◆ Exercise directions
All of the records must come back exactly as they were given.

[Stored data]

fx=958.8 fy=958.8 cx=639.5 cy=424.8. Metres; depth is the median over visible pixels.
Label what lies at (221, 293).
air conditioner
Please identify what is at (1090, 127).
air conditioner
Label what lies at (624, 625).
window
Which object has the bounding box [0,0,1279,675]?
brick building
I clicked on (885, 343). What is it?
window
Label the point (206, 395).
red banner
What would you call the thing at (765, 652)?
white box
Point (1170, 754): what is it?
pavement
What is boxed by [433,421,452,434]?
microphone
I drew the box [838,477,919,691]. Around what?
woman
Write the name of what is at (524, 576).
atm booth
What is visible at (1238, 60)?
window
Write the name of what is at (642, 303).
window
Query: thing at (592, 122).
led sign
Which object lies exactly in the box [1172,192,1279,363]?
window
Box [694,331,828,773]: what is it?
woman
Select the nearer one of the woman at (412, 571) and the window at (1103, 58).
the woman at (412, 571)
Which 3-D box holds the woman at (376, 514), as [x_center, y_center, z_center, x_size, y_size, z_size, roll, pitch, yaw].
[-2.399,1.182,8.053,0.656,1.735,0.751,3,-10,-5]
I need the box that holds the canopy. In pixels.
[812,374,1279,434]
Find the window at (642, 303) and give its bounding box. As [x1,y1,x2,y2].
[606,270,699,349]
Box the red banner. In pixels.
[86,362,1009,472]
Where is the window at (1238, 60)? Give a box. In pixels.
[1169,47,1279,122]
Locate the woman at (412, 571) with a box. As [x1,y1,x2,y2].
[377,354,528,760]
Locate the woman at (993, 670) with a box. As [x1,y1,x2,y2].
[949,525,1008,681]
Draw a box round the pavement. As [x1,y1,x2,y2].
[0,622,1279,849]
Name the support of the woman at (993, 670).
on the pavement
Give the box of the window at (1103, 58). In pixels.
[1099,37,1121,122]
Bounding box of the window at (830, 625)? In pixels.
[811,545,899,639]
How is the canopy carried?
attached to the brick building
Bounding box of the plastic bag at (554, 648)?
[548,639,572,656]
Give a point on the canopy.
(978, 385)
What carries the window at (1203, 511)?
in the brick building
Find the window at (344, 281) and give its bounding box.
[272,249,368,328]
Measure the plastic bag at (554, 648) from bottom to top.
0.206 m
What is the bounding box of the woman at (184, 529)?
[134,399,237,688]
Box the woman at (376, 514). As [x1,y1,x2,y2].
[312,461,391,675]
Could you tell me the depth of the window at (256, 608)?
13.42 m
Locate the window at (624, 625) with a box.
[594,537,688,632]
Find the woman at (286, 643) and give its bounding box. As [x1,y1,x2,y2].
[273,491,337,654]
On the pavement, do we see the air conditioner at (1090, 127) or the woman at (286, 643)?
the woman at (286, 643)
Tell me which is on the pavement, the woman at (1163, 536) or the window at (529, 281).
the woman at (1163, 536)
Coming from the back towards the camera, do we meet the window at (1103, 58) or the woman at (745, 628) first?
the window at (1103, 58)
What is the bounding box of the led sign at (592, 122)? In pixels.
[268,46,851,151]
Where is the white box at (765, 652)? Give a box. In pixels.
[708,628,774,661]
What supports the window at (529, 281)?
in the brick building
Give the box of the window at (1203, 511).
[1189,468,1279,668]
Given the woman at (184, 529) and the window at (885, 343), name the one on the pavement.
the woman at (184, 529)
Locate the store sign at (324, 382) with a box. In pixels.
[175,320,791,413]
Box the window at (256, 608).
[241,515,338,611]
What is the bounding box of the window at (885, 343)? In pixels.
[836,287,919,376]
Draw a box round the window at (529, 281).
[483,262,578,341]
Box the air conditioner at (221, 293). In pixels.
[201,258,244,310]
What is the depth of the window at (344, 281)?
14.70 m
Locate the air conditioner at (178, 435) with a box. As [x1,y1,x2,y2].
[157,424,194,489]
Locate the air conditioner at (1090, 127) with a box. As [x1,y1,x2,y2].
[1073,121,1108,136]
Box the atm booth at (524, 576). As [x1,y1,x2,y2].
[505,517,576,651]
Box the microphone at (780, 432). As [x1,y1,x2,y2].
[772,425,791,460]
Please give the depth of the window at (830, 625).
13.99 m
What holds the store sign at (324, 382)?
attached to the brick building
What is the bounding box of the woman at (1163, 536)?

◆ Output of the exercise
fx=958.8 fy=958.8 cx=639.5 cy=424.8. Metres; depth is the median over visible pixels.
Label what lies at (221, 293).
air conditioner
Please identify what is at (1090, 127).
air conditioner
Label what lies at (624, 625).
window
Which object has the bounding box [0,0,1279,675]?
brick building
I clicked on (885, 343). What is it?
window
Label the point (206, 395).
red banner
What would you call the thing at (765, 652)?
white box
Point (1170, 754): what is it?
pavement
What is boxed by [433,421,452,434]?
microphone
I drew the box [838,477,919,691]. Around what?
woman
Write the name of what is at (524, 576).
atm booth
What is visible at (1238, 60)?
window
Write the name of what is at (642, 303).
window
Query: thing at (592, 122).
led sign
Which object lies exactly in the box [1172,192,1279,363]?
window
Box [694,331,828,773]: what is it?
woman
Select the nearer one of the woman at (412, 571) and the window at (1103, 58).
the woman at (412, 571)
Which 3-D box holds the woman at (376, 514), as [x_center, y_center, z_center, x_size, y_size, z_size, roll, pitch, yaw].
[-2.399,1.182,8.053,0.656,1.735,0.751,3,-10,-5]
I need the box that holds the canopy. In pixels.
[812,374,1279,434]
Find the window at (642, 303) and give its bounding box. As [x1,y1,x2,y2].
[606,270,699,349]
Box the red banner. In pixels.
[86,362,1009,472]
Where is the window at (1238, 60)? Give a box. In pixels.
[1169,47,1279,122]
Locate the woman at (412, 571) with a box. As [x1,y1,x2,y2].
[377,354,528,760]
Locate the woman at (993, 670) with a box. As [x1,y1,x2,y2].
[949,525,1008,681]
Draw a box round the pavement. As [x1,y1,x2,y2].
[0,622,1279,849]
Name the support of the woman at (993, 670).
on the pavement
Give the box of the window at (1103, 58). In pixels.
[1099,37,1121,122]
Bounding box of the window at (830, 625)? In pixels.
[811,545,899,639]
How is the canopy carried?
attached to the brick building
Bounding box of the plastic bag at (554, 648)?
[548,639,572,656]
Give a point on the canopy.
(978, 385)
What carries the window at (1203, 511)?
in the brick building
Find the window at (344, 281) and give its bounding box.
[272,249,368,328]
Measure the plastic bag at (554, 648) from bottom to top.
0.206 m
What is the bounding box of the woman at (184, 529)?
[134,399,237,688]
Box the woman at (376, 514). As [x1,y1,x2,y2].
[312,461,391,675]
Could you tell me the depth of the window at (256, 608)?
13.42 m
Locate the window at (624, 625) with a box.
[594,537,688,632]
Find the woman at (286, 643) and give its bounding box. As [x1,y1,x2,y2].
[273,491,337,654]
On the pavement, do we see the air conditioner at (1090, 127) or the woman at (286, 643)?
the woman at (286, 643)
Tell me which is on the pavement, the woman at (1163, 536) or the window at (529, 281).
the woman at (1163, 536)
Coming from the back towards the camera, do we meet the window at (1103, 58) or the woman at (745, 628) first?
the window at (1103, 58)
What is the bounding box of the led sign at (592, 122)? In pixels.
[268,46,851,151]
Where is the white box at (765, 652)? Give a box. In pixels.
[708,628,774,661]
What supports the window at (529, 281)?
in the brick building
Give the box of the window at (1203, 511).
[1189,468,1279,668]
Given the woman at (184, 529) and the window at (885, 343), name the one on the pavement.
the woman at (184, 529)
Locate the store sign at (324, 382) with a box. In pixels.
[175,320,791,413]
Box the window at (256, 608).
[241,515,338,611]
What is the bounding box of the window at (885, 343)? In pixels.
[836,287,919,376]
Draw a box round the window at (529, 281).
[483,262,578,341]
Box the air conditioner at (221, 293). In pixels.
[201,258,244,310]
What is the depth of the window at (344, 281)?
14.70 m
Locate the air conditioner at (178, 435) with a box. As [x1,y1,x2,y2].
[157,424,194,489]
Locate the air conditioner at (1090, 127) with a box. As [x1,y1,x2,y2].
[1073,121,1108,136]
Box the atm booth at (524, 576). As [x1,y1,x2,y2].
[505,517,576,651]
Box the microphone at (780, 432). As [x1,y1,x2,y2].
[772,425,791,460]
Please give the depth of the window at (830, 625).
13.99 m
What holds the store sign at (324, 382)?
attached to the brick building
What is the bounding box of the woman at (1163, 536)?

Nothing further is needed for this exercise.